Western ranchers are restoring diverse, grassland ecosystem practices that can improve the land’s capacity to hold water—and help them hold onto more cattle.
CIVIL EATS, MAY 17, 2021
It’s calving season and all across the West ranchers are watching the sizes of their herds grow. It’s also the beginning of a new season on most ranches, but in the midst of a historic, persistent drought, a growing herd brings difficult questions.
As average temperatures climb and the water that flows through many of the major rivers and creeks across the west is slowing, the availability of forage—grass, legumes, and other edible pasture plants—has become less predictable. As a result, many ranchers face complex calculations: Do they sell off some of their cattle and cut a profit, but risk flooding the market and getting a low price? Or do they hold onto their herd and buy extra hay and forage, rent additional pasture, or risk overgrazing—and further drying out—the land?
There aren’t easy answers to this question, especially as climate change accelerates and the western United States enters its 22nd year of drought, long enough to be categorized as a mega-drought. This year, leaders in California have declared a state of emergency for most of the state and much of the West is in “exceptional drought,” a dangerous level of dryness linked to water emergencies, failed crops, and barren pastures, according to the U.S. Drought Monitor. And as the Colorado River slows and dry periods between rainstorms have become longer and less predictable, the situation is likely to get worse. Ranchers, who often depend on dry, steep, and marginal land that can’t support crop production, could be hit especially hard.
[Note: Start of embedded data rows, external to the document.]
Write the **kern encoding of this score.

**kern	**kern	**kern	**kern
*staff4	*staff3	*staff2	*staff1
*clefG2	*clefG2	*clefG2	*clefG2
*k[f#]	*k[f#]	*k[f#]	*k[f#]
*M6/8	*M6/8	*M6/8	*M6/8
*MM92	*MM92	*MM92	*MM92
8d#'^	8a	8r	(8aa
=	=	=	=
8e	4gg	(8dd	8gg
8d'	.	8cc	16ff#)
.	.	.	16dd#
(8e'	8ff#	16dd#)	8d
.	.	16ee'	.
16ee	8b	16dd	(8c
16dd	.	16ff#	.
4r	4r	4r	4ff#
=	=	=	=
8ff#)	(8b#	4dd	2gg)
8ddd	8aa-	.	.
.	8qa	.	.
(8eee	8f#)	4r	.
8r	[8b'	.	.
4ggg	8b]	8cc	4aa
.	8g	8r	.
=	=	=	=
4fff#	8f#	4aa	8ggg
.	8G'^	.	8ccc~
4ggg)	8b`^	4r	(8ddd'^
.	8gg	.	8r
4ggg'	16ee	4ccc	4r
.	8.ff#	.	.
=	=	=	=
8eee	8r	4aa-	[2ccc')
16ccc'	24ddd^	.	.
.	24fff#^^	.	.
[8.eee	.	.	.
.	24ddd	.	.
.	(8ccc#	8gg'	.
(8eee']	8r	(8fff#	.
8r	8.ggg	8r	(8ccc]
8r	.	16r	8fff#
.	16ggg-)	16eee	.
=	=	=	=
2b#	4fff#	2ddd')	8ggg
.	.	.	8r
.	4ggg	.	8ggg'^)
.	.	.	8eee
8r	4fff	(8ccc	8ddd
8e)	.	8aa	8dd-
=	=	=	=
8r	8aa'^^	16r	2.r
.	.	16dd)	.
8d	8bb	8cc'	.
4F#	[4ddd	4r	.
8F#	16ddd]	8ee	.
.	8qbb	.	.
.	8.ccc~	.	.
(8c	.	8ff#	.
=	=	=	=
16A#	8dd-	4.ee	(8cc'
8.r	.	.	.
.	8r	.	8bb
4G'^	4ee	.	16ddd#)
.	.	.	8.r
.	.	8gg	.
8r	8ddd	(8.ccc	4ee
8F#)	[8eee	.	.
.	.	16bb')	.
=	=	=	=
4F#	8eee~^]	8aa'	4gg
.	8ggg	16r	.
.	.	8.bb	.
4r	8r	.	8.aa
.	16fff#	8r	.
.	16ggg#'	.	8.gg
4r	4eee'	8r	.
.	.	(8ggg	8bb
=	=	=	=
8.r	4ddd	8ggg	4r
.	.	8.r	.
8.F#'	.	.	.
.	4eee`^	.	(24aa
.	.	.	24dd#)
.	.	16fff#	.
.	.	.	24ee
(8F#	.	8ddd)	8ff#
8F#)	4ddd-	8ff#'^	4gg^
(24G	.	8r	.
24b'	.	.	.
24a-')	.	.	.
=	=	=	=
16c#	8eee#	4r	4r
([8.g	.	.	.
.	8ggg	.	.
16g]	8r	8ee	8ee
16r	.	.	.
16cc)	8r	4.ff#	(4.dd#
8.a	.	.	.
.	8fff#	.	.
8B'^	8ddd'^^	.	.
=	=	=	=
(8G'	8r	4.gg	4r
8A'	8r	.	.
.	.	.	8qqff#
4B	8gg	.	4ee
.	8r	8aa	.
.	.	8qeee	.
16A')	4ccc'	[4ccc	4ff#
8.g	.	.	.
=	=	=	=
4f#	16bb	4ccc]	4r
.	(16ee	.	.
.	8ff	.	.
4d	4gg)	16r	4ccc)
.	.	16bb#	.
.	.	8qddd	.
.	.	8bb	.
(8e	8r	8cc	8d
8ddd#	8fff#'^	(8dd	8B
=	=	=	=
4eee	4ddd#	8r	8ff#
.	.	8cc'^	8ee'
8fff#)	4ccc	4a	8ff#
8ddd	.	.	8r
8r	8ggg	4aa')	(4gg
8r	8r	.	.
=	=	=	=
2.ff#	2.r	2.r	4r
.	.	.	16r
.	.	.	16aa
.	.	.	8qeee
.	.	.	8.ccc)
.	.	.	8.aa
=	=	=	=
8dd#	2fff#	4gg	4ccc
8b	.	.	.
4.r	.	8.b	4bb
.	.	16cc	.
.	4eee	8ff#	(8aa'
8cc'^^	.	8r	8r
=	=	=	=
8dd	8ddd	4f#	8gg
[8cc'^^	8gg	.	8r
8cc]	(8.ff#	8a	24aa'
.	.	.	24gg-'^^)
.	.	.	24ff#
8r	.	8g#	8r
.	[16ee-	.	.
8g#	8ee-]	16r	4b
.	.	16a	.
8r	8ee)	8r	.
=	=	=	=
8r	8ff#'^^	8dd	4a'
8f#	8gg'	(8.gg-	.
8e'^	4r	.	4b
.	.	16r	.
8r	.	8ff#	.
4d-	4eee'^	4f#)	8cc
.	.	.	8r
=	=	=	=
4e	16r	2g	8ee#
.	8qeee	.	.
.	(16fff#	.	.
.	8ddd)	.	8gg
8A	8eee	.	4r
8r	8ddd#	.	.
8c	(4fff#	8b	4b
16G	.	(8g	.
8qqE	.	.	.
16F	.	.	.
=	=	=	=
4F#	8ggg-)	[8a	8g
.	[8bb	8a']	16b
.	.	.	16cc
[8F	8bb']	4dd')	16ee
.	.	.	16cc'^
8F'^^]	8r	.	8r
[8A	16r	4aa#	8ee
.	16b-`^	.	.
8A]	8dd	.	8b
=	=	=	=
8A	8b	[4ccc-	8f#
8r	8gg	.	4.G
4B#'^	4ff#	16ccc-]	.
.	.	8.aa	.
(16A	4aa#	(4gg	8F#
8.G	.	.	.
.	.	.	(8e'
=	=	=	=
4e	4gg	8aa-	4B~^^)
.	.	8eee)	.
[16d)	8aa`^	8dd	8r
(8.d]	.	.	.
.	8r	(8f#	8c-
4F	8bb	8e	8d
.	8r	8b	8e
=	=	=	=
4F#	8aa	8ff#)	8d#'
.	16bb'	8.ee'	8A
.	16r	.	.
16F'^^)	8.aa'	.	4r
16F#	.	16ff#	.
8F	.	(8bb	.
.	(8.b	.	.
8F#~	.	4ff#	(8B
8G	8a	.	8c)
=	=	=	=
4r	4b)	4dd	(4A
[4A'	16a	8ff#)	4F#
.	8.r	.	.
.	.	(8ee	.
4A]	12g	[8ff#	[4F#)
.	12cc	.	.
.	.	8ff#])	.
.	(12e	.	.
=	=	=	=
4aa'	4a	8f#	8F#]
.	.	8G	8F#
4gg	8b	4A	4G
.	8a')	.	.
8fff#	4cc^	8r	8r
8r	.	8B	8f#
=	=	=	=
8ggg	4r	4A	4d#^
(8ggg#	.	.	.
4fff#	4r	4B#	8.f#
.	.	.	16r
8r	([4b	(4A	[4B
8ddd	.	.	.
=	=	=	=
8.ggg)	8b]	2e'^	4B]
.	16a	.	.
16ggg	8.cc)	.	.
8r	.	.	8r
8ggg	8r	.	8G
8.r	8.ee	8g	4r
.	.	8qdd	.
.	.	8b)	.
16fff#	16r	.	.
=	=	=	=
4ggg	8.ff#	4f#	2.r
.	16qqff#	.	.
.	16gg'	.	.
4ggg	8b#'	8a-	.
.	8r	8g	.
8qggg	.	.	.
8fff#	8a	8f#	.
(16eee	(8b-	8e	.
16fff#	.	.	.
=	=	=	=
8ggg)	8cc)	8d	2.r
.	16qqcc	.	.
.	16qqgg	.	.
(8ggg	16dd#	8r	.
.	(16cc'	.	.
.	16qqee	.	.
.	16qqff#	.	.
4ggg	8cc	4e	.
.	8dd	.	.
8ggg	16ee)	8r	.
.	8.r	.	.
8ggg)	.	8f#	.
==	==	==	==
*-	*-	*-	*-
“To be honest, we don’t have any miracle answers at all,” Julie Sullivan, who runs a grass-fed beef ranch in the San Luis Valley of Colorado, said in an email. Yet Sullivan and ranchers like her have found ways to lower the stakes by adopting management practices that can improve the land’s capacity to hold water–and, therefore, hold onto more cattle.
The best bet? Improving or restoring the diverse, grassland ecosystem native to the land, and grazing it just enough to grow year after year. This doesn’t guarantee a rancher will avoid selling off cattle, or needing disaster assistance through the U.S. Department of Agriculture (USDA). Yet, it does help create something like a buffer within the landscape so droughts and other natural disasters like wildfires are less threatening.
Managing to Avoid Bare Soil
“Every drop of moisture is even more precious than it used to be,” said Sullivan. “You want to do everything you can to make sure your ground is capable of absorbing water.” When the soil is healthy, full of organic matter and microbes, it will sop up water. The relationship between water and grasslands is cyclical: When more water is retained in the soil, it leads to healthier grasslands and healthier grasslands are able to build deeper, longer-lasting reserves of water.
Most of the water-conservation practices that Sullivan and her husband and business partner George Whitten employ on the San Juan Ranch are geared toward keeping the ground covered year-round. In the driest region of Colorado, their meadows—a complex mixture of native grasses, forbs, and legumes—always have something growing and alive.
“You’re always managing to avoid bare soil,” said Sullivan. This involves moving the cattle every day, with an electric fence, so that they do not overgraze the land, exposing it to the drying sun. Their cattle feed off the grasslands their entire lives, never entering an industrial feedlot to be fattened with grains, which makes healthy pastures all the more essential.
Whitten inherited the 3,400-acre ranch from his father and grandfather. In the mid-‘80s, when conserving water became a priority, he decided to stop baling hay in the conventional way. Most ranchers will cut their grasses, rake it into thick piles, known as bales, and then haul it off the field to store and feed to their animals throughout the winter. Yet, in an arid landscape, Whitten says, that process can contribute to the degradation of the soil and grasslands, worsening the impacts of drought.
“When you have hauled all that biomass away, you’ve taken a lot of nutrition, a lot of fertility out of the soil,” said Whitten. “If you keep doing that over and over again, pretty soon, then you need to add another technology, which is some sort of synthetic fertilizer.”
Instead, Whitten and Sullivan keep the hay on the field year-round, bundling the grasses into thousands of small haystacks. This way, their hay meadows stay diverse and healthy. It’s a method of bailing hay that works especially well in an extremely arid, dry steppe environment like the San Luis Valley, where the average precipitation in the valley is just 7 inches a year, though this year will likely be less than that.